Nine Utah business and community leaders nominated to lead higher education passed their final exam Wednesday after the Senate officially endorsed them to the Utah Board of Higher Education.
Gov. Spencer Cox announced his ten nominees for the board in late May, which were reviewed by a Senate committee last week. However, Brandless CEO nominee Cydni Tetro was out that day and will likely be confirmed by the full Senate at a later date, according to a press release.
During the review process, lawmakers polled the nominees on issues that included their views on affirmative action and whether they would support a move away from a focus on race or “disaffected groups” of students and toward a focus on individual students.
[Read more: “Cultural wars,” AI and the needs of Utah employers dominate the vetting of higher education board nominees]
The Senate also confirmed Cox’s choice for student council member Holly Talbot, who attends Uintah Basin Technical College and Utah State University.
In addition to Talbot, those appointed include:
Tina Larson, President and COO at Recursion, a biotech company.
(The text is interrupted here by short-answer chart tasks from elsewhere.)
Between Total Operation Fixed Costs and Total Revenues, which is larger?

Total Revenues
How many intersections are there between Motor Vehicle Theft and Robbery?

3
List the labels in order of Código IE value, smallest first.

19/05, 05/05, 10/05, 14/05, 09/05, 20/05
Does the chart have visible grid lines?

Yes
Steve Neeleman, former surgeon and founder of HealthEquity, a financial technology and business services company.
Aaron Skonnard, co-founder and CEO of online training company Pluralsight.
Amanda Covington, Chief Corporate Affairs Officer of the influential Larry H. Miller Company.
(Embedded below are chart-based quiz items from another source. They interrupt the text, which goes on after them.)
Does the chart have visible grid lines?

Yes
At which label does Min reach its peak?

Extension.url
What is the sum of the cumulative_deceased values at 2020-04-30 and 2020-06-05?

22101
Sharon Eubank, Director of Latter-day Saint Charities Worldwide and former First Counselor in the Relief Society General Presidency for The Church of Jesus Christ of Latter-day Saints
Danny Ipson, CFO and executive director at DATS Trucking/Overland Petroleum;
Javier Chavez Jr., attorney and founder of the Cerveza Zólupez Beer Company in Ogden
Jon Cox, director of prominent lobbying firm Utah Public Affairs and distant cousin of Governor Cox.
[Read more: Gov. Cox wants these 10 Utahns to strategize the future of higher education in Utah]
“We are confident that higher education in the state of Utah will continue to be in good hands with our newly confirmed board,” said Dave Woolstenhulme, Commissioner for Higher Education, in a press release. “I look forward to working with them to develop innovative new solutions for Utah college students.”
This year there will be some drastic changes on the board.
Under SB146, enacted by Cox in March, the board will be reduced from 18 to 10 members, including the student member. None of the members of the existing board were nominated by Cox for the new board.
The group is tasked with setting policy for the state’s public universities and colleges.
The appointments will take office on July 1. Since the law requires six-year staggered terms, Cox will decide which will receive two-, four-, and six-year terms first. Terms have not yet been finalized but will be finalized before the end of June, according to Cox’s office.